I reiterate that exploration is what sets Tomb Raider games apart. When combat works, it works best as stealth. To that end, I would like to continue my comparison to Breath of the Wild, while also taking influence from the Far Cry series. There’s more than climbing to Breath of the Wild, after all. The player is also constantly on the hunt for Shrines, ancient tomb-like structures filled with puzzles. The analogue for Tomb Raider should be obvious. Allow the player the versatile climbing mechanics of Shadow, but repurposed towards more freely roaming the wilderness in order to find any tomb in whatever order they wish. No need for as large a world or as numerous a set of tombs as Breath of the Wild – them AAA HD assets are expensive, after all – but a world open and large enough that the player is free to truly embody the inquisitive, adventurous spirit of Lara Croft.
The stealth mechanics would make a natural fit in such a world, littered with enemy encampments akin to those in Far Cry. However, while the player should be free to slaughter every soldier in such an encampment if they choose, do not give some checkmark goal to “take over” such locations. Provide instead alternate goals. Perhaps each encampment has “seismic data” of the land, thus providing Lara with maps not only of the world, but of tombs themselves. Allow her to sabotage enemy intel and equipment, sneaking in and out without a drop of blood shed. As the game progresses, the security will increase based on the player’s style. More heat-reading goggles with intel moved into more secure locations if the player is a sneaky ninja, or more heavily armed and armored troops if the player prefers a gender-bent Rambo approach.
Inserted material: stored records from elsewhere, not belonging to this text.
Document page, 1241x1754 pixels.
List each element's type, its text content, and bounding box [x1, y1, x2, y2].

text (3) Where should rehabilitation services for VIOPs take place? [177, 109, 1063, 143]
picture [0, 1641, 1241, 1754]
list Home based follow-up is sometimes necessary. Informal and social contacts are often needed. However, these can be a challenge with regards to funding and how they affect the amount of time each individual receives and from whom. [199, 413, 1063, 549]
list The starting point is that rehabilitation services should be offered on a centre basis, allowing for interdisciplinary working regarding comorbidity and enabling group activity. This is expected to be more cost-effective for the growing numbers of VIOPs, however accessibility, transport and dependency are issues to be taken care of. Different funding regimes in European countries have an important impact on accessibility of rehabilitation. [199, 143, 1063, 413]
This is, of course, all daydreaming and armchair game design. I’ve heard from plenty of panels and articles that designers would rather not hear such ideas, as to implement them would risk lawsuits in the future. Such is the nature of the industry, and thus my self-indulgence and fantasy gets cut short.
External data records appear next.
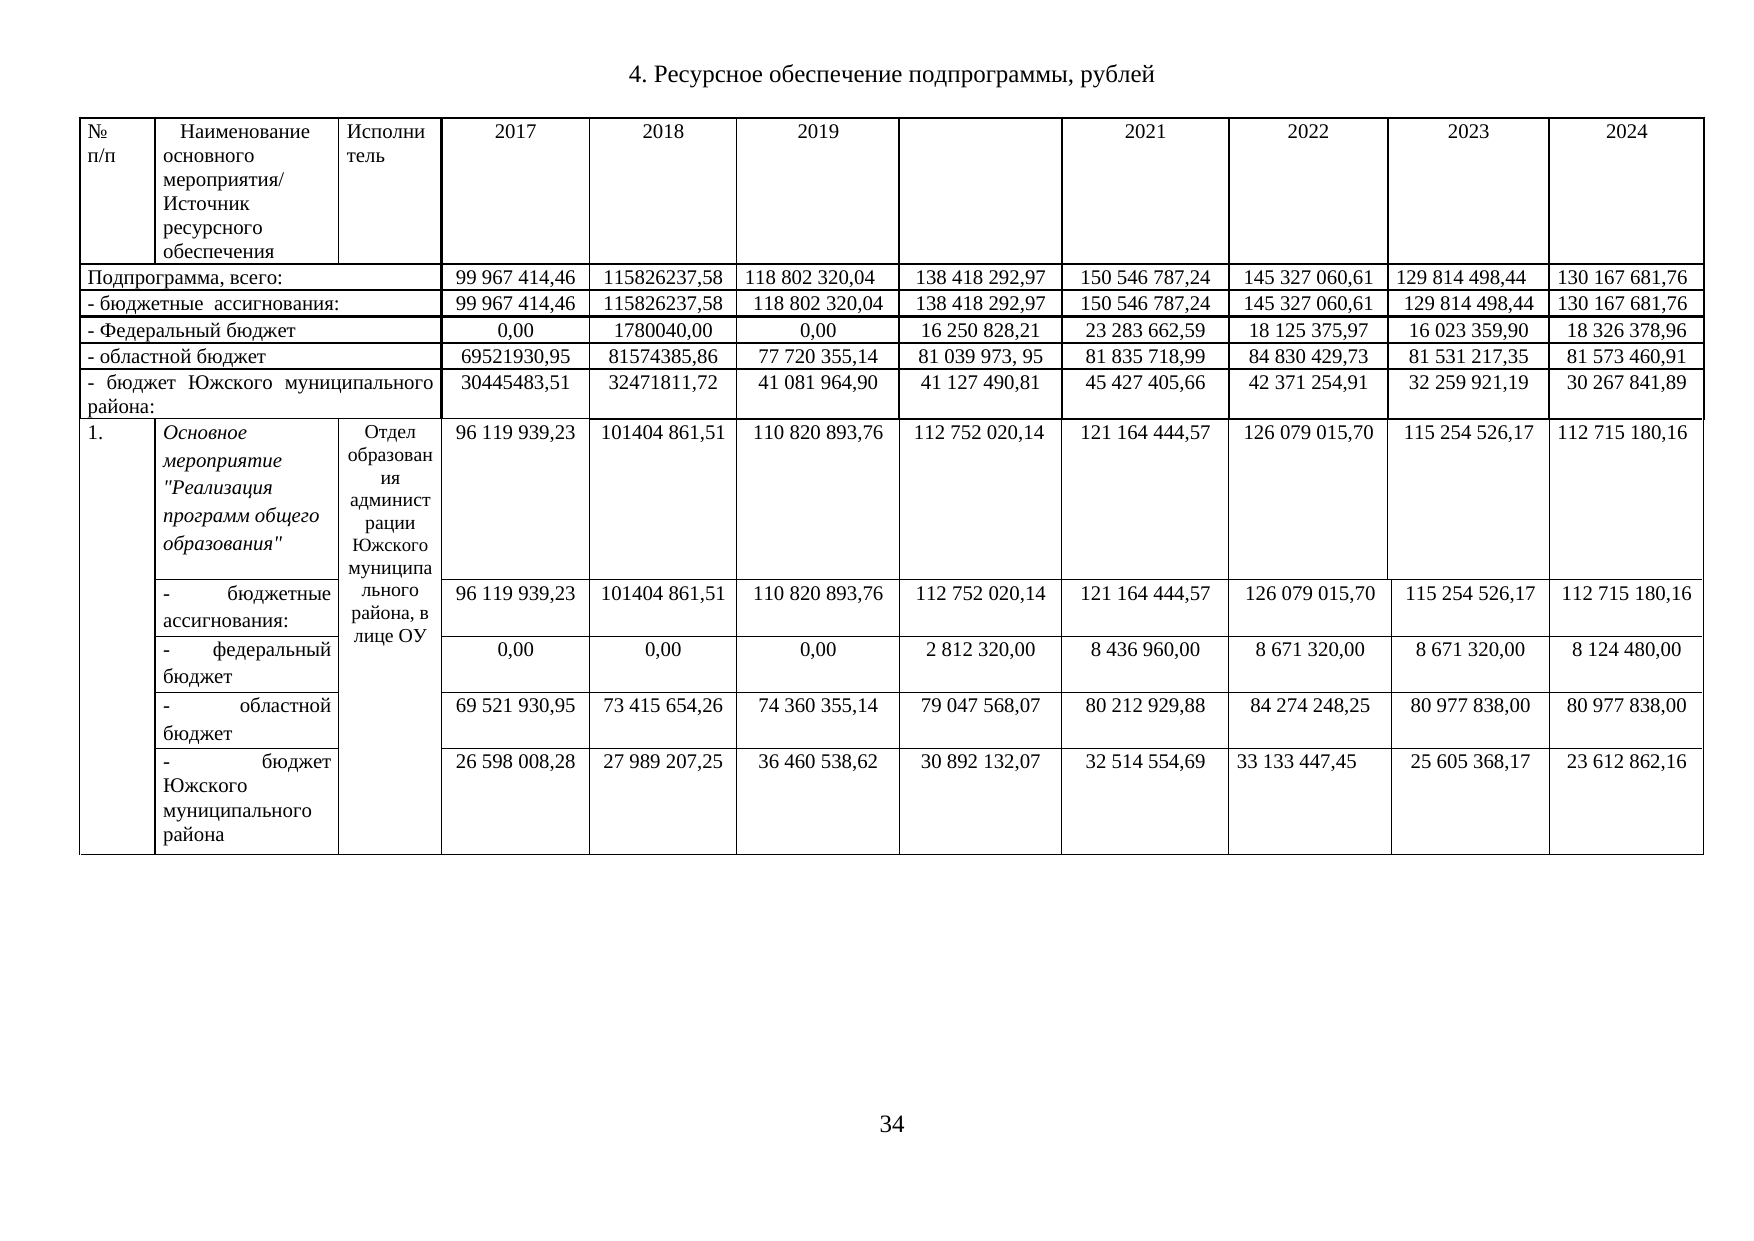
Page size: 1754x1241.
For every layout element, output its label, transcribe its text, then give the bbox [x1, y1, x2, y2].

table_cell 112 715 180,16 [1550, 418, 1703, 579]
table_header 2018 [590, 119, 736, 263]
table_cell 45 427 405,66 [1063, 370, 1228, 418]
table_cell 84 830 429,73 [1230, 344, 1387, 368]
table_cell - бюджет Южского муниципального района [156, 749, 338, 854]
table_header № п/п [81, 119, 154, 263]
table_cell 41 127 490,81 [900, 370, 1061, 418]
table_cell 81 835 718,99 [1063, 344, 1228, 368]
table_cell 33 133 447,45 [1229, 749, 1391, 854]
table_cell 32 514 554,69 [1062, 749, 1228, 854]
table_cell 145 327 060,61 [1230, 291, 1387, 315]
table_cell 129 814 498,44 [1389, 291, 1548, 315]
table_cell 101404 861,51 [590, 580, 736, 636]
table_cell 115 254 526,17 [1388, 420, 1549, 579]
table_cell - областной бюджет [81, 344, 440, 368]
table_cell 8 671 320,00 [1392, 637, 1549, 692]
table_cell 79 047 568,07 [900, 693, 1061, 748]
table_cell 23 283 662,59 [1063, 318, 1228, 342]
table_cell - бюджетные ассигнования: [156, 580, 338, 636]
table_cell 138 418 292,97 [900, 291, 1061, 315]
table_cell 99 967 414,46 [443, 265, 589, 289]
table_cell 126 079 015,70 [1229, 580, 1391, 636]
table_cell - бюджетные ассигнования: [81, 291, 440, 315]
table_cell 112 752 020,14 [900, 420, 1061, 579]
table_cell 18 125 375,97 [1230, 318, 1387, 342]
table_cell 80 977 838,00 [1392, 693, 1549, 748]
table_header 2017 [443, 119, 589, 263]
table_cell 41 081 964,90 [737, 370, 898, 418]
table_cell - областной бюджет [156, 693, 338, 748]
table_cell 8 436 960,00 [1062, 637, 1228, 692]
table_cell 101404 861,51 [590, 420, 736, 579]
table_cell 130 167 681,76 [1550, 291, 1703, 315]
table_cell Подпрограмма, всего: [81, 265, 440, 289]
table_cell 115826237,58 [590, 291, 736, 315]
table_header 2024 [1550, 119, 1703, 263]
table_cell 80 977 838,00 [1550, 692, 1703, 748]
table_cell 81 573 460,91 [1550, 344, 1703, 368]
table_cell 74 360 355,14 [737, 693, 899, 748]
table_cell 69 521 930,95 [442, 693, 589, 748]
table_header 2022 [1230, 119, 1387, 263]
table_cell 1. [80, 419, 154, 854]
table_cell 77 720 355,14 [737, 344, 898, 368]
table_cell 118 802 320,04 [737, 265, 898, 289]
text 4. Ресурсное обеспечение подпрограммы, рублей [74, 59, 1710, 88]
table_cell 8 124 480,00 [1550, 636, 1703, 692]
table_cell 81 531 217,35 [1389, 344, 1548, 368]
table_cell 96 119 939,23 [442, 580, 589, 636]
table_header 2019 [737, 119, 898, 263]
table_cell 0,00 [590, 637, 736, 692]
table_cell 145 327 060,61 [1230, 265, 1387, 289]
table_cell 121 164 444,57 [1062, 420, 1228, 579]
table_cell 96 119 939,23 [442, 419, 589, 579]
table_cell 30 892 132,07 [900, 749, 1061, 854]
table_cell 26 598 008,28 [442, 749, 589, 854]
table_cell 81574385,86 [590, 344, 736, 368]
table_cell 150 546 787,24 [1063, 265, 1228, 289]
table_cell 42 371 254,91 [1230, 370, 1387, 418]
table_cell 30 267 841,89 [1550, 370, 1703, 418]
table_cell 32471811,72 [590, 370, 736, 418]
table_cell 150 546 787,24 [1063, 291, 1228, 315]
table_cell 112 752 020,14 [900, 580, 1061, 636]
table_cell 99 967 414,46 [443, 291, 589, 315]
table_cell 32 259 921,19 [1389, 370, 1548, 418]
table_cell 112 715 180,16 [1550, 579, 1703, 636]
table_cell 36 460 538,62 [737, 749, 899, 854]
table_cell 126 079 015,70 [1229, 420, 1387, 579]
table_cell 0,00 [443, 318, 589, 342]
table_cell - федеральный бюджет [156, 637, 338, 692]
table_header Наименование основного мероприятия/ Источник ресурсного обеспечения [156, 119, 338, 263]
table_header 2023 [1389, 119, 1548, 263]
table_header 2021 [1063, 119, 1228, 263]
table_cell 8 671 320,00 [1229, 637, 1391, 692]
table_cell 18 326 378,96 [1550, 318, 1703, 342]
table_cell 121 164 444,57 [1062, 580, 1228, 636]
table_cell Отдел образования администрации Южского муниципального района, в лице ОУ [339, 419, 441, 854]
table_cell Основное мероприятие "Реализация программ общего образования" [156, 419, 338, 579]
table_cell 0,00 [442, 637, 589, 692]
table_cell 138 418 292,97 [900, 265, 1061, 289]
table_header Исполнитель [339, 119, 440, 263]
table_cell 115826237,58 [590, 265, 736, 289]
table_cell 2 812 320,00 [900, 637, 1061, 692]
table_cell 25 605 368,17 [1392, 749, 1549, 854]
table_cell 110 820 893,76 [737, 580, 899, 636]
table_cell 16 023 359,90 [1389, 318, 1548, 342]
table_cell 118 802 320,04 [737, 291, 898, 315]
table_cell 0,00 [737, 318, 898, 342]
table_cell 0,00 [737, 637, 899, 692]
table_cell 1780040,00 [590, 318, 736, 342]
table_cell 69521930,95 [443, 344, 589, 368]
table_cell 115 254 526,17 [1392, 580, 1549, 636]
table_cell - Федеральный бюджет [81, 318, 440, 342]
table_cell 81 039 973, 95 [900, 344, 1061, 368]
table_cell 110 820 893,76 [737, 420, 899, 579]
table_cell 23 612 862,16 [1550, 748, 1703, 854]
table_header [900, 119, 1061, 263]
table_cell 73 415 654,26 [590, 693, 736, 748]
table_cell 80 212 929,88 [1062, 693, 1228, 748]
table_cell 27 989 207,25 [590, 749, 736, 854]
table_cell 30445483,51 [443, 370, 589, 418]
table_cell 130 167 681,76 [1550, 265, 1703, 289]
table_cell 129 814 498,44 [1389, 265, 1548, 289]
table_cell 16 250 828,21 [900, 318, 1061, 342]
table_cell 84 274 248,25 [1229, 693, 1391, 748]
table_cell - бюджет Южского муниципального района: [81, 370, 440, 418]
Nevertheless, we now have Lara’s origin and it is clear that the exploration, spelunking, and stealth work best in this franchise. Why not stop imitating other games in order to expensively strive for as broad a design as possible? Not everyone shall be pleased, and plenty more will no doubt find the game to be “okay” and trade it in regardless. Would be better to continue the Croft legacy with a game designed from the ground up to be a game that stands on its own merits rather than the hopes to bolster success through blind imitation.